For this, the “victory over fascism,” the Russian people have been willing to forget and forgive the horrors of Stalin’s purges, his manufactured famines, his deportations, and his GULAGs. “Whatever atrocities Stalin committed, it is thought that his great accomplishments cannot be diminished, since Russia won the war under his guidance. It’s as though that makes up for his crimes,” explains Sergei Chapnin, until recently the editor of the Russian Orthodox Church’s official journal. And indeed, polling reveals that some 34 percent of Russians agree that “Whatever flaws and failures are attributed to Stalin, the most important thing is that, under his leadership, Russia was victorious in World War II.”

This is why the war is the perfect way for Putin to evoke the worldview he wants Russians to have — besieged on all sides, with only a great leader to save them. With this lens on history firmly in place, Putin has prepared the way for his own crimes, sins, and wars to be dismissed. All he needs do is maintain the charade that he is fighting for the good of Mother Russia, and Russians will be willing to overlook his failures.

And so re-Stalinization has sped ahead, with a focus on those wartime sacrifices. In November 2014 President Putin publically rehabilitated the Molotov-Ribbentrop Pact, which cemented a brief alliance between Hitler and Stalin in which they split eastern Europe between them — never mind the millions of Jews, Poles and others that were killed as a result. Under the Kremlin’s direction, school history books have been standardized to gloss over Stalin’s crimes. In a 2014 meeting with the authors of the new textbook, Putin noted how unfortunate it is that some textbooks describe Soviet rule over eastern Europe after the Second World War as a Stalinist occupation.

Likewise, he has defended the reappearance of statues of Stalin. In early 2015, one of Russia’s few monuments to the horrors of Stalin’s GULAG system, the Memorial Historical Center of Political Repression in Perm, was forced to close after being labeled a “foreign agent.” It was reopened by the local government a few months later with a new focus on the “role of the camps in contributing to the Soviet victory over the Nazis in World War II.” The popular media has followed Putin’s lead. The popular TV show Leningrad 46 examines life in the city in the aftermath of World War II, while the 2013 movie Stalingrad glorifies the sacrifices made in that historic battle.

And the push has been working. By March 2015, fully 45 percent of Russians believed that the sacrifices made by the Soviet people during the Stalin years were in some way justified. Less than three years earlier that number stood at only 25 percent.
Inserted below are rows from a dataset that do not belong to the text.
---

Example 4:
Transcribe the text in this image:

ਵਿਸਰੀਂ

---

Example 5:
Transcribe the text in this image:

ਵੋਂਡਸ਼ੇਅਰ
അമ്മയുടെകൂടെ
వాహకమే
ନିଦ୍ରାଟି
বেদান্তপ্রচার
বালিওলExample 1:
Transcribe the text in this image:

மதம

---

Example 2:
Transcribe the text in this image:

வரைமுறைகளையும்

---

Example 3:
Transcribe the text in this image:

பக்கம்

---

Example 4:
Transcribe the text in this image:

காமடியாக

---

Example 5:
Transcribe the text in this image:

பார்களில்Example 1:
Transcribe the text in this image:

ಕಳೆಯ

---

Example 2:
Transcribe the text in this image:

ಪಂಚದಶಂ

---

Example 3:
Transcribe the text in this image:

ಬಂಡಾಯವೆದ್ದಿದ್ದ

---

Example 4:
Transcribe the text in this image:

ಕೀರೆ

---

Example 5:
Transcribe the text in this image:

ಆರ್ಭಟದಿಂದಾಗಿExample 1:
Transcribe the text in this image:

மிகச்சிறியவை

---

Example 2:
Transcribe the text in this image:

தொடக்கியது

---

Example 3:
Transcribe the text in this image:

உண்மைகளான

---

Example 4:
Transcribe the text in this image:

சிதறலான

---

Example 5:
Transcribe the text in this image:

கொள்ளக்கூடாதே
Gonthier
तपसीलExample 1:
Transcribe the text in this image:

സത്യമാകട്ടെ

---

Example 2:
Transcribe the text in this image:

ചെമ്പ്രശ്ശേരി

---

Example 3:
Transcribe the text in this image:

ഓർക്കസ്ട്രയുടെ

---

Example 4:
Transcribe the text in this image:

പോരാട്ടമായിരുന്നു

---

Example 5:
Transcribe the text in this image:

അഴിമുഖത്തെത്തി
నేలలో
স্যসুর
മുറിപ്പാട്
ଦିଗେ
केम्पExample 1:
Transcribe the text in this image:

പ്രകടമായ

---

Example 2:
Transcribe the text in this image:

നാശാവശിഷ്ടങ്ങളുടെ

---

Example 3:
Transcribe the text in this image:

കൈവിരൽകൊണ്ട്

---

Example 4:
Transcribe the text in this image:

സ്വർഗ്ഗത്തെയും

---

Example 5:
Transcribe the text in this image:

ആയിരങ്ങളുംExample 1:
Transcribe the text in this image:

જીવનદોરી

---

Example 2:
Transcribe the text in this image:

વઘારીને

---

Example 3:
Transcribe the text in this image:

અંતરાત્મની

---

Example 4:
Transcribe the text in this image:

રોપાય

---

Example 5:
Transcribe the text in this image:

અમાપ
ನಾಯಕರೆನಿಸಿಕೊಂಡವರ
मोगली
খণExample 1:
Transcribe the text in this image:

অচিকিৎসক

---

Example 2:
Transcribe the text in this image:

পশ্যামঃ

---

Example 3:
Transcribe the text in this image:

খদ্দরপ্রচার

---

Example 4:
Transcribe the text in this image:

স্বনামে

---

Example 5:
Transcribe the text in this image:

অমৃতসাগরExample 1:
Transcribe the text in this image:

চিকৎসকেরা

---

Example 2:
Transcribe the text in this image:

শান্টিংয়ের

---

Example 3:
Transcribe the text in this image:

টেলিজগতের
Further, a December 2014 poll found that 52 percent of Russians regard Stalin as having played a fully or generally positive role “in the life of [Russia],” a ten percent increase since 2006. In 2008, a nationwide TV poll saw Stalin named as the third greatest Russian to have ever lived.

Taken altogether, the message to the Russian people is clear: Just as Stalin did, Putin will take whatever steps he deems necessary to defend the country. There may be collateral damage, but trust him — it’s for the good of Russia.
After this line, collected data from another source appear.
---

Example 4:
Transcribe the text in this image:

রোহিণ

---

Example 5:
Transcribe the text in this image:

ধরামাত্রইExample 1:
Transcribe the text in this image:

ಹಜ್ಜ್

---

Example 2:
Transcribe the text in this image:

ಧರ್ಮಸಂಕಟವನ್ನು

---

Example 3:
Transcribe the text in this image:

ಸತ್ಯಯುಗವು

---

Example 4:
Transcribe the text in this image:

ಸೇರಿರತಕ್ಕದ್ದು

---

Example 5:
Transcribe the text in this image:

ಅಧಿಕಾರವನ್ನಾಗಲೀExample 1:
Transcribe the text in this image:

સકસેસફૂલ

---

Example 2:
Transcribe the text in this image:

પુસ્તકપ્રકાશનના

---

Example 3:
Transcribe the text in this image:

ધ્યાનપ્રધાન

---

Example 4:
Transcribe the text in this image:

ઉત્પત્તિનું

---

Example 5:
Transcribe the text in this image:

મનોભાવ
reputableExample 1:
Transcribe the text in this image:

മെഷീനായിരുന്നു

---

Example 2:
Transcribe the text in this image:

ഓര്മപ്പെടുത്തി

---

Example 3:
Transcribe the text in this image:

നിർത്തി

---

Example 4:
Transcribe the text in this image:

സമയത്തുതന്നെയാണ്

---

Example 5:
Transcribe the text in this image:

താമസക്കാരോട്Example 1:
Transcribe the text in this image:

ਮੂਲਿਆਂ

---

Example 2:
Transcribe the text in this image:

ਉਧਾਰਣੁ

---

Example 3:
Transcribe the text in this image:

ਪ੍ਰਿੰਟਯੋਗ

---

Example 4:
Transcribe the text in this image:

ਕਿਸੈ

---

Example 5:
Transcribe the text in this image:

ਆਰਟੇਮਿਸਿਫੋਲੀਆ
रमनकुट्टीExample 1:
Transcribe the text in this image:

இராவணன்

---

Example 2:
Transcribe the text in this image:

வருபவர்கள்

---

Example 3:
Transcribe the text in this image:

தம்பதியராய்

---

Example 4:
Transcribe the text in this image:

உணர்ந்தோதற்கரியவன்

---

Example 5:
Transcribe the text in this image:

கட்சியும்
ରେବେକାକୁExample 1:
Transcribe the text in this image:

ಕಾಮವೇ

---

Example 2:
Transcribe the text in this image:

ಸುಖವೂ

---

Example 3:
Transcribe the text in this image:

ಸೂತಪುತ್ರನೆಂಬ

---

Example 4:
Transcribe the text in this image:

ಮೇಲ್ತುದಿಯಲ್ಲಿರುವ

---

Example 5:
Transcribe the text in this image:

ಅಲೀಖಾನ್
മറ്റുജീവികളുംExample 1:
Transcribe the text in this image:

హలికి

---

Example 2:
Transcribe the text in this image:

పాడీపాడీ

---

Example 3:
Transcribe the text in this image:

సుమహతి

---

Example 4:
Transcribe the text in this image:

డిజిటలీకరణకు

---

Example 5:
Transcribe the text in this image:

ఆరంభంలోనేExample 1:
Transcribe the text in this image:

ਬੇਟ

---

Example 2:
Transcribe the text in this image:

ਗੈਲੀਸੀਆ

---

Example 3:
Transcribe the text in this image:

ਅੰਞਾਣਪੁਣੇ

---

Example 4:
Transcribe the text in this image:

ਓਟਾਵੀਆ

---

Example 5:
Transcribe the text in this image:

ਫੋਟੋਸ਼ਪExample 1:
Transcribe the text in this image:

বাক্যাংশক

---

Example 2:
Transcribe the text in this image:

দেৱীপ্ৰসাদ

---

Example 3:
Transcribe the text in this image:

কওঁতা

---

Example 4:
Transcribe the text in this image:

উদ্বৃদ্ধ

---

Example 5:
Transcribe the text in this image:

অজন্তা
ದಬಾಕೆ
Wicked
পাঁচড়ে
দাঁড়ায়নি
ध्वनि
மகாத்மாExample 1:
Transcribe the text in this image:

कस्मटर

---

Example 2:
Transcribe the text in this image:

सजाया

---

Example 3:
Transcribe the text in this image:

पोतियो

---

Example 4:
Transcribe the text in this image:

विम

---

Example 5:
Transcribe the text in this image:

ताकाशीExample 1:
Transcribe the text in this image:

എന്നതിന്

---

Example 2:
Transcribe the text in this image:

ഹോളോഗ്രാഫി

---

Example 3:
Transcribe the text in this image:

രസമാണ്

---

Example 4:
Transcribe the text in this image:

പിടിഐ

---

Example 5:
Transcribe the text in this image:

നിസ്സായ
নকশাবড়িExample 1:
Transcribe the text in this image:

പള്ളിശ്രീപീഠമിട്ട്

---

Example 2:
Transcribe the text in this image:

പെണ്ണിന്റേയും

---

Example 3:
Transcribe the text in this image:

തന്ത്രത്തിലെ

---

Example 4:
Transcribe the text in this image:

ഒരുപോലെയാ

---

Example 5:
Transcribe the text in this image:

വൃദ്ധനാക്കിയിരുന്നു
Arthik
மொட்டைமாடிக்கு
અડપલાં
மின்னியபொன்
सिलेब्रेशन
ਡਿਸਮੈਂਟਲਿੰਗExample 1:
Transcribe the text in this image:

It’s no wonder then that the Russian people seem largely unperturbed by their president’s actions in recent years. Few seem terribly upset that free media is nearly dead in Russia, nor that many of their fellow citizens have gone into exile because of political pressure. Neither are the arrests and prosecutions of protesters, or Russia’s role in bloody conflicts in Ukraine and Syria, of much concern.
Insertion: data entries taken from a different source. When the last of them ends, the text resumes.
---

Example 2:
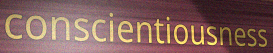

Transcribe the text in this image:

conscientiousness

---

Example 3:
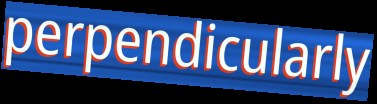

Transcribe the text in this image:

perpendicularly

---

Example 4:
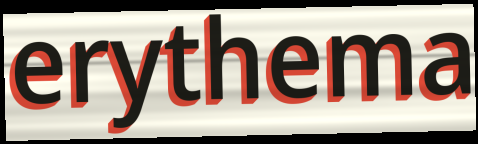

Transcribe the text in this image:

erythema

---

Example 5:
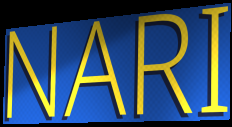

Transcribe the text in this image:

NARI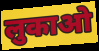
लुकाओ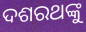
ଦଶରଥଙ୍କୁ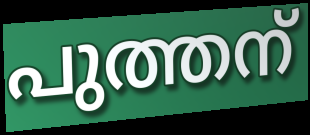
പുത്തന്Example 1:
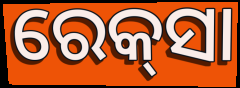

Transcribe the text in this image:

ରେକ୍‍ସା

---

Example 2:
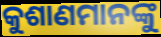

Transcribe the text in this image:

କୁଶାଣମାନଙ୍କୁ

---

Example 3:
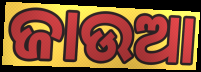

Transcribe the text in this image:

ଜାଉଆ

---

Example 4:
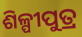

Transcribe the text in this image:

ଶିଳ୍ପୀପୁତ୍ର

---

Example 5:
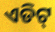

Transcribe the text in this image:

ଏଡିଟ୍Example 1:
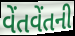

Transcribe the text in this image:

વેંતવેંતની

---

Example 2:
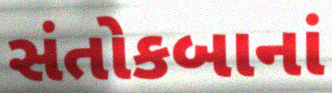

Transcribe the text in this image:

સંતોકબાનાં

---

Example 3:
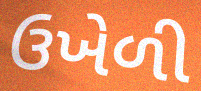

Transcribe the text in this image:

ઉખેળી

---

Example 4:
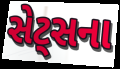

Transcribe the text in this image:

સેટ્સના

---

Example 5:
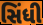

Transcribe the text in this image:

સિંધી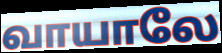
வாயாலே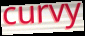
curvy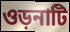
ওড়নাটিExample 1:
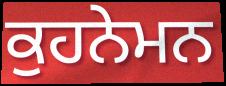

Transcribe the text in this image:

ਕੁਹਨੇਮਨ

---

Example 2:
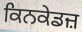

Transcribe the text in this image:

ਕਿਨਕੇਡਜ਼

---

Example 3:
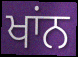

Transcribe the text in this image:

ਖਾਂਨ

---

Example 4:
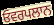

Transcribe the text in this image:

ਓਵਰਪਲਾਨ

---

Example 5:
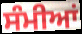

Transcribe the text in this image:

ਸੰਮੀਆਂ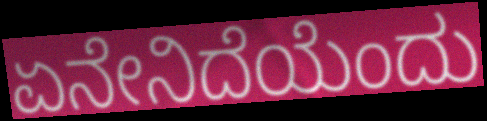
ಏನೇನಿದೆಯೆಂದು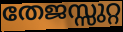
തേജസ്സുറ്റ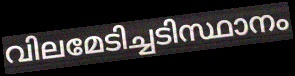
വിലമേടിച്ചടിസ്ഥാനംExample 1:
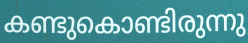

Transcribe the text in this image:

കണ്ടുകൊണ്ടിരുന്നു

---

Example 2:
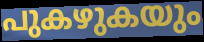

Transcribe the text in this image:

പുകഴുകയും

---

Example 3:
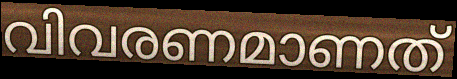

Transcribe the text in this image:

Just as their grandparents did in Stalin’s time, most Russians seem ready to do whatever Putin asks of them as long as he delivers — or can convince the public that he has delivered. His gambits in Ukraine and Syria have successfully reinserted Russia into the international conversation. Whether he succeeds in convincing Russians that the price they’re paying for his adventures is worth it will determine how long his system survives.

In the photo, a biker shows a banner depicting Joseph Stalin and reading a WWII slogan ‘For the Motherland! For Stalin!’ in Moscow on April 25, 2015.